Alla luce di tali eurotimori si spiega anche la fretta del vice presidente della Commissione Dombrovskis di dare l’ok alla manovrina prima che Padoan trovi le coperture necessarie, dato che ballano ancora ben 800 milioni di euro, con Renzi & Co. pronti a bloccare tutto nel caso in cui sentano puzza di aumento delle accise. In questo contesto l’uscita di Dombrovskis, considerato da tutti il “capo” dei falchi del rigore, secondo cui “le misure sono in linea con quello che abbiamo discusso e che ha raccomandato la Commissione” appare alquanto strana e suona come un monito, del tipo ‘salviamo il salvabile pur di evitare rischi peggiori’.

E questi rischi sono da annoverare sotto la categoria “euroscetticismo”, dato che i vertici europei, dopo la batosta della Brexit, vogliono evitare altre emorragie.

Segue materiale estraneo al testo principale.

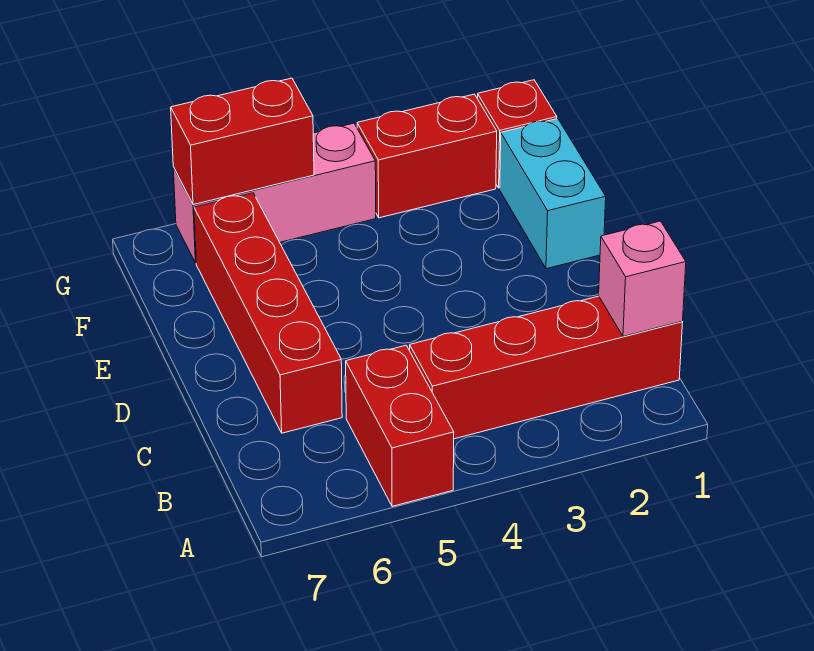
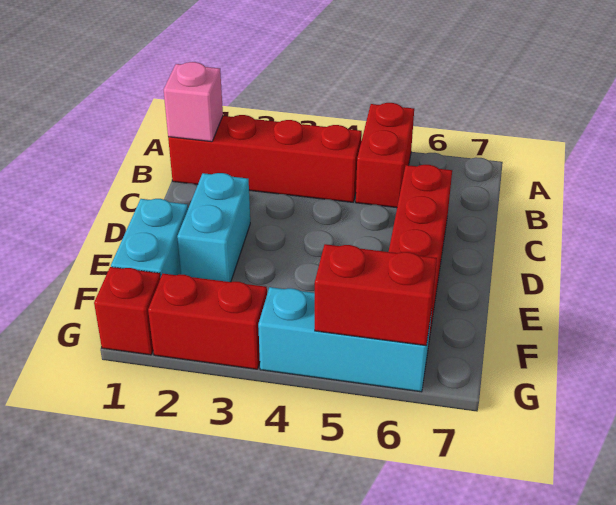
none -> cyan brick D2:E2 level 1
pink brick G4:G6 level 1 -> cyan brick G4:G6 level 1

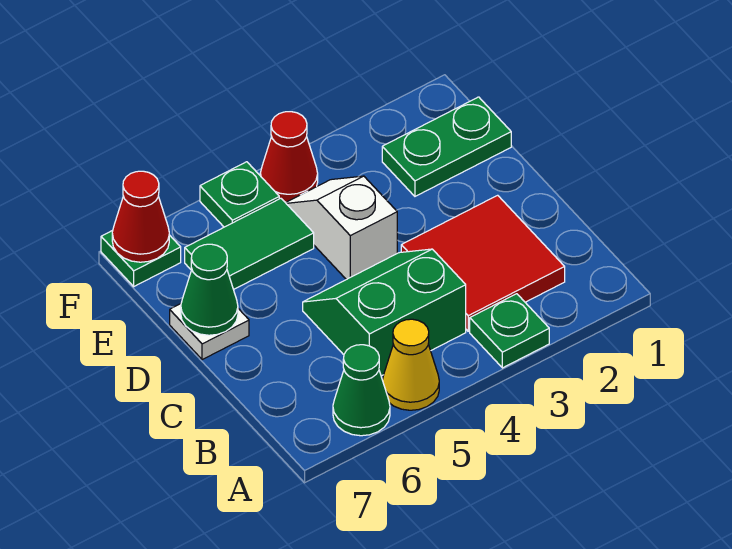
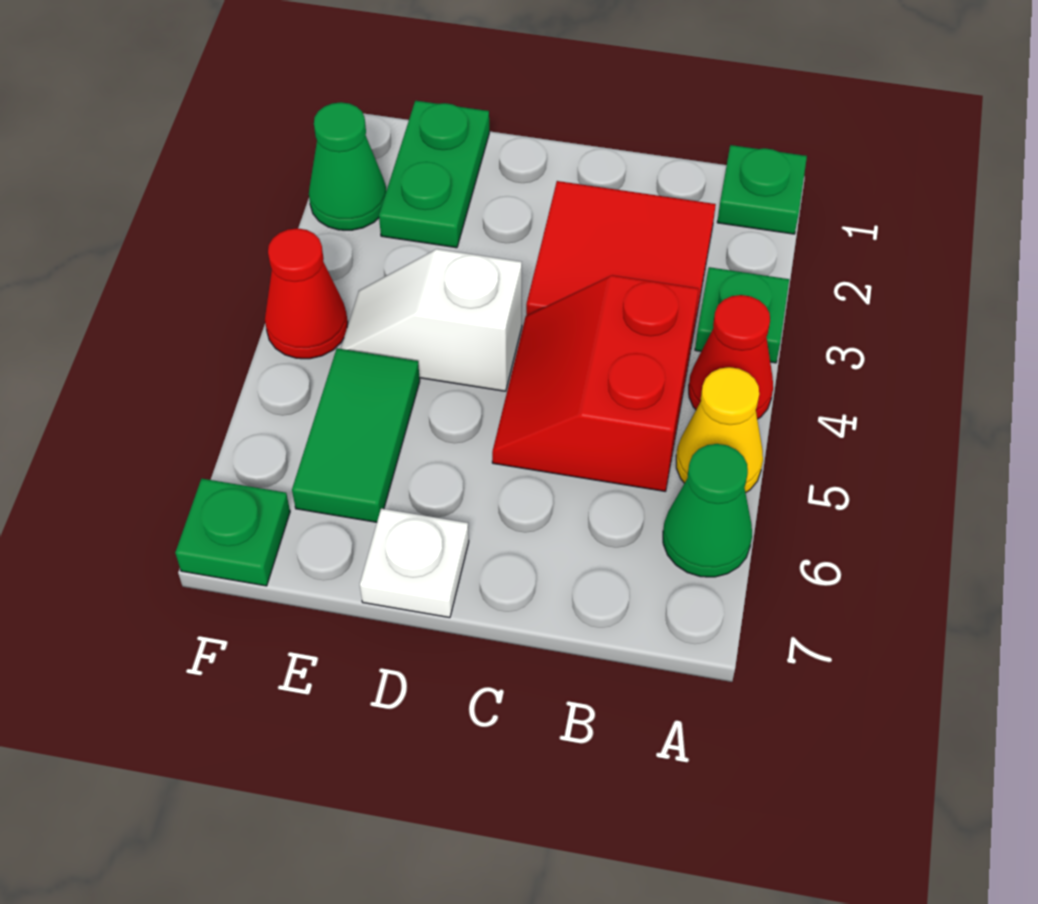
green slope B4:C5 level 1 top B -> red slope B4:C5 level 1 top B
green cone D7 level 2 -> green cone F2 level 1
green plate F5 level 1 -> green plate A1 level 1
red cone F7 level 2 -> red cone A4 level 1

La decisione della Banca Nazionale della Repubblica Ceca di sganciarsi dall’euro rinunciando con tutta probabilità all’ingresso nel regime della moneta unica, ha fatto tremare le comode poltrone bruxellesi, aprendo scenari che prospettano un possibile effetto domino ad Est che coinvolga i paesi del gruppo di Visegrad (Polonia, Repubblica Ceca, Slovacchia e Ungheria). Con i venti sovranisti della Le Pen in Francia che incombono, avranno pensato a Bruxelles, uno schiaffo all’Italia sarebbe stato controproducente per l’Europa ma anche per il Pd. E non importa se si rimandano riforme o mancano coperture. L’importante è preservare lo status quo.

Status quo che a quanto pare non riguarda tanto lo spettro del “rigore” contro cui si è strepitato tanto, bensì la volontà tutta politica di restare ben saldi alle proprie poltrone. E questa, si sa, mette sempre tutti d’accordo.